Of course, that won’t happen, mostly because Microsoft doesn’t want to win in enterprise applications that badly, or that quickly. Instead, the company is pushing for incremental growth, while hammering away at its best natural ally, SAP, to the delight of the aforementioned Larry Ellison. Aforementioned’s bad dream, the one that would really ruin his day, is a détente between Microsoft and SAP that would allow his two biggest rivals to focus on putting Oracle out of business. .NETWeaver would be just the beginning of what the two companies could do together. Of course, that won’t happen either.  

What will probably happen, getting back to the Nadella succession question, is that Tami Reller, corporate vice president and all around good person, will take over.
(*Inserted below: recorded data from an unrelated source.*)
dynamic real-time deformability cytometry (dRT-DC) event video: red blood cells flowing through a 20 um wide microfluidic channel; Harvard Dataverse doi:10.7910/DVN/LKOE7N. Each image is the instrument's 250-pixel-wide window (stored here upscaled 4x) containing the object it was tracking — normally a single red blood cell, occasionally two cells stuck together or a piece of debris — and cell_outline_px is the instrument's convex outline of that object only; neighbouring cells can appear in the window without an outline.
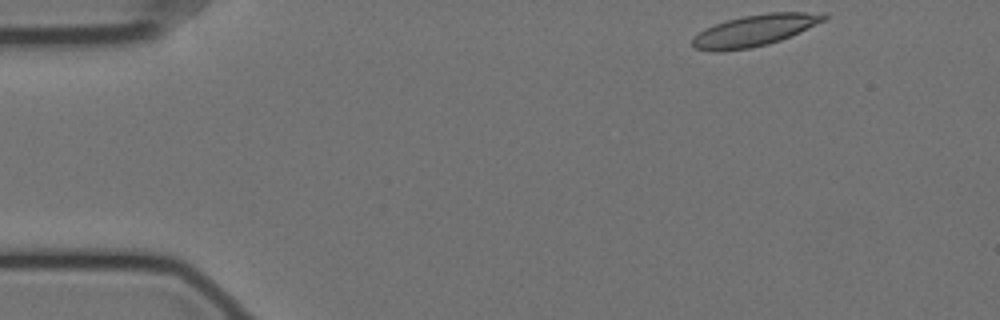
{"species": "Egyptian fruit bat (a non-hibernating species)", "species_latin": "Rousettus aegyptiacus", "temperature_condition": "cold", "stored_images_in_passage": 52, "camera_frame_rate_fps": 3000, "um_per_image_px": 0.085, "animal": {"sex": "female"}, "frame": {"image": 1, "passage_image": 1, "time_ms": 0.0, "image_size_px": [1000, 320], "cell_outline_px": [[828, 16], [824, 20], [800, 32], [780, 40], [768, 44], [752, 48], [720, 52], [712, 52], [692, 48], [692, 40], [704, 28], [728, 20], [744, 16], [768, 12], [824, 12]], "centroid_in_image_um": [64.14, 2.6], "position_along_channel_um": 20.9, "area_um2": 24.1}}
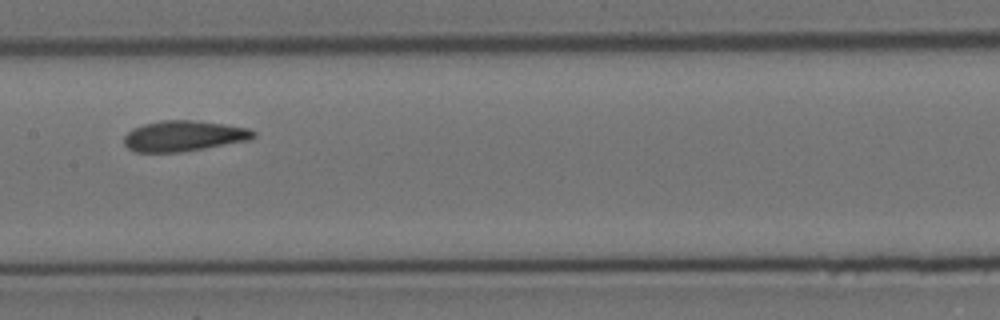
{"frame": {"image": 2, "passage_image": 23, "time_ms": 7.333, "image_size_px": [1000, 320], "cell_outline_px": [[256, 136], [248, 140], [204, 148], [180, 152], [136, 152], [128, 148], [124, 144], [124, 136], [132, 128], [144, 124], [160, 120], [192, 120], [224, 124], [248, 128], [256, 132]], "centroid_in_image_um": [15.59, 11.55], "position_along_channel_um": 191.8, "area_um2": 23.0}}
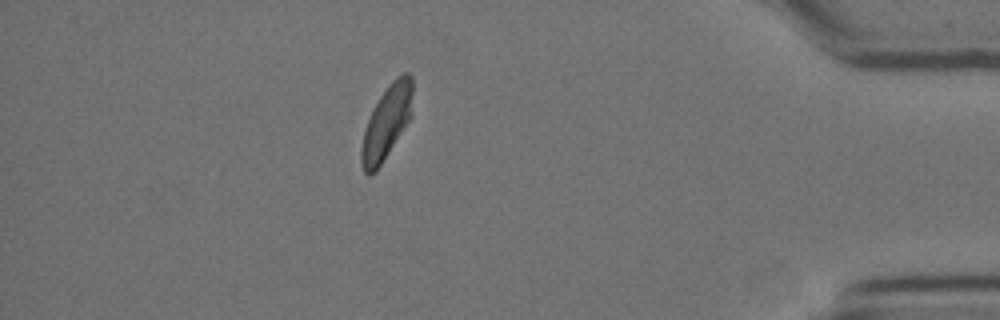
{"frame": {"image": 3, "passage_image": 45, "time_ms": 14.667, "image_size_px": [1000, 320], "cell_outline_px": [[412, 116], [376, 172], [368, 176], [364, 172], [360, 164], [360, 152], [364, 132], [372, 108], [388, 84], [396, 76], [404, 72], [408, 72], [412, 76]], "centroid_in_image_um": [32.86, 10.4], "position_along_channel_um": 402.3, "area_um2": 22.14}, "authors_computed_cell_mechanics": {"area_um2": 23.2067, "velocity_mm_per_s": 3.4732, "shape_relaxation_time_tau1_ms": 6.4104, "shape_relaxation_time_tau2_ms": 2.4754, "deformation_change_tau1": 0.1463, "deformation_change_tau2": 0.0566}}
Of course she’s no Ballmer, but there’s only one SteveB anyway. What Tami will be able to do is make sure that Dynamics’ momentum doesn’t get lost in the transition. The customers love her, the partners love her, her staff seems pretty fond of her too. And she’ll be able to keep the synergy flowing with the rest of Microsoft, a synergy that has finally begun to make a huge difference in the market, something an outsider will have trouble doing.

 

As for dreaming about Steve Ballmer, I promise I’ll take a vacation soon. It’s clearly time.